In the last paper, Lehmann, Frangioni and Dubé explore living labs as knowledge creation systems for large-scale urban projects. This empirical study aims to identify and characterise “new” knowledge emerging from living labs concerned by health care. Four cases in the city and urban public spaces are investigated. A theoretical model of knowledge creation and integration from living lab system is proposed and discussed, in particular how “new” knowledge can be integrated to urban projects and create value for all living lab stakeholders.

The guest editors would like to thank Rory Chase, Chief Editor of Journal of Knowledge Management, for offering us the privilege of editing this special issue.
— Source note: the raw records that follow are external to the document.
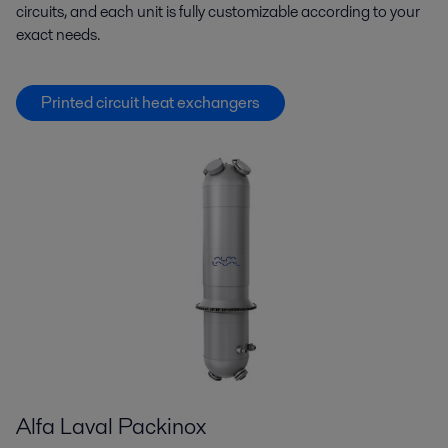
circuits, and each unit is fully customizable according to your
exact needs.
Printed circuit heat exchangers
Alfa Laval Packinox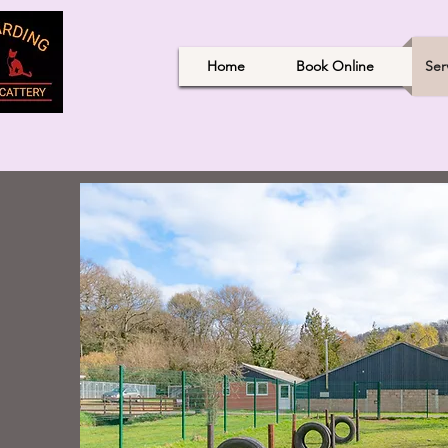
Home
Book Online
Ser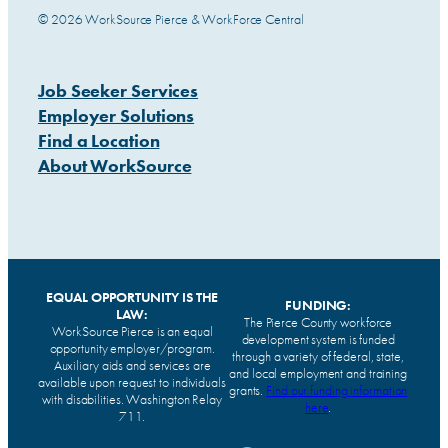
© 2026 WorkSource Pierce & WorkForce Central
Job Seeker Services
Employer Solutions
Find a Location
About WorkSource
EQUAL OPPORTUNITY IS THE
FUNDING:
LAW:
The Pierce County workforce
WorkSource Pierce is an equal
development system is funded
opportunity employer/program.
through a variety of federal, state,
Auxiliary aids and services are
and local employment and training
available upon request to individuals
grants.
Find our funding information
with disabilities. Washington Relay
here
.
711.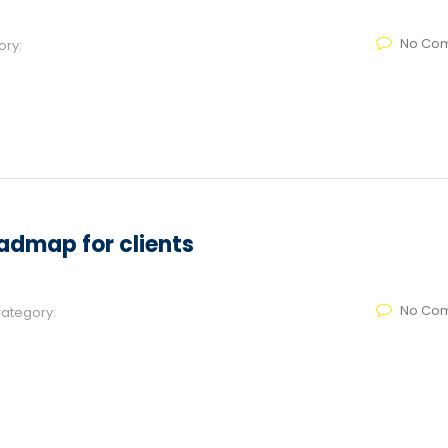
No Co
ory:
admap for clients
No Co
ategory: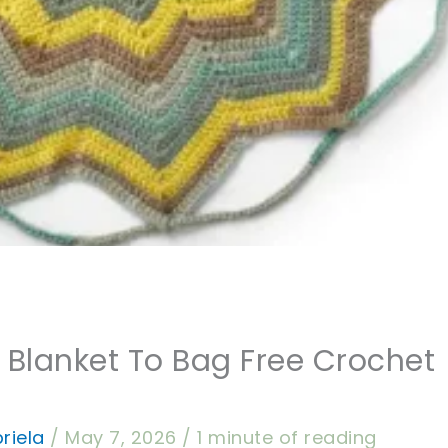
 Blanket To Bag Free Crochet
riela
/
May 7, 2026
/
1 minute of reading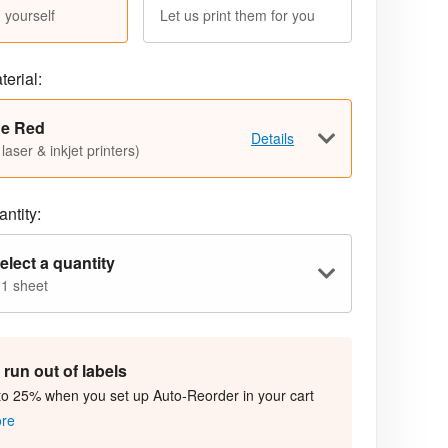
 yourself
Let us print them for you
terial:
ue Red
Details
 laser & inkjet printers)
ntity:
elect a quantity
 1 sheet
run out of labels
to 25% when you set up Auto-Reorder in your cart
ore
The following persons have acted as assistance for GeCSO 2014 and the edition of this special issue: Jean-Louis Ermine (Head of AGeCSO), Ariel Mendez (Head of LEST), Bertrand Pauget (European Business School Paris) and Catherine Gosselin (Aix-Marseille University, LEST).

References

Ermine, J.L., Lièvre, P., Paraponaris, C. and Guittard, C. (2014), “Un état francophone du management des connaissances: la communauté GeCSO”, Management & Avenir, Vol. 1 No. 67, pp. 56-77.
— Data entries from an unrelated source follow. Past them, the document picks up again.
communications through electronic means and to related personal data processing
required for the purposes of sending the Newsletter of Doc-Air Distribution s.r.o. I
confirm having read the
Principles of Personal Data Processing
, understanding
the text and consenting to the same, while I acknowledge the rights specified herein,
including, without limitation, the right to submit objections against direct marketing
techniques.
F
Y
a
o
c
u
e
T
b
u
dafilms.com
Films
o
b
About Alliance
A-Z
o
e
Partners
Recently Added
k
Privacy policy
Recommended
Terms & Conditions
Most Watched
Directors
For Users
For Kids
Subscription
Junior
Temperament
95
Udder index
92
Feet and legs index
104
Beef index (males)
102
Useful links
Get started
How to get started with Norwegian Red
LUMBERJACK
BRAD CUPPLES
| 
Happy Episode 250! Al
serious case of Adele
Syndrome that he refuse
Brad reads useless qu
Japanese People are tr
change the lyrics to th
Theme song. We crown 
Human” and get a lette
Glasersfeld, E. Von (1995), Radical Constructivism, Routledge, New York.

Holford, W.D. (2015), “Boundary constructions as knowledge flows within and between work groups”, Knowledge Management Research and Practices, forthcoming.

Le Moigne, J.L. (1994), La théorie du système général: théorie de la modélisation, (4e éd.), Presses Universitaires de France, Paris.

Tsoukas, H. (1996), “The firm as a distributed knowledge system”, Strategic Management Journal, Vol. 17 (Winter Special Issue), pp. 11-25.

Tsoukas, H. (2009), “The firm as a distributed knowledge system: a constructionist approach”, in Tsoukas, H., Complex Knowledge. Studies in Organizational Epistemology, Oxford University Press, New York.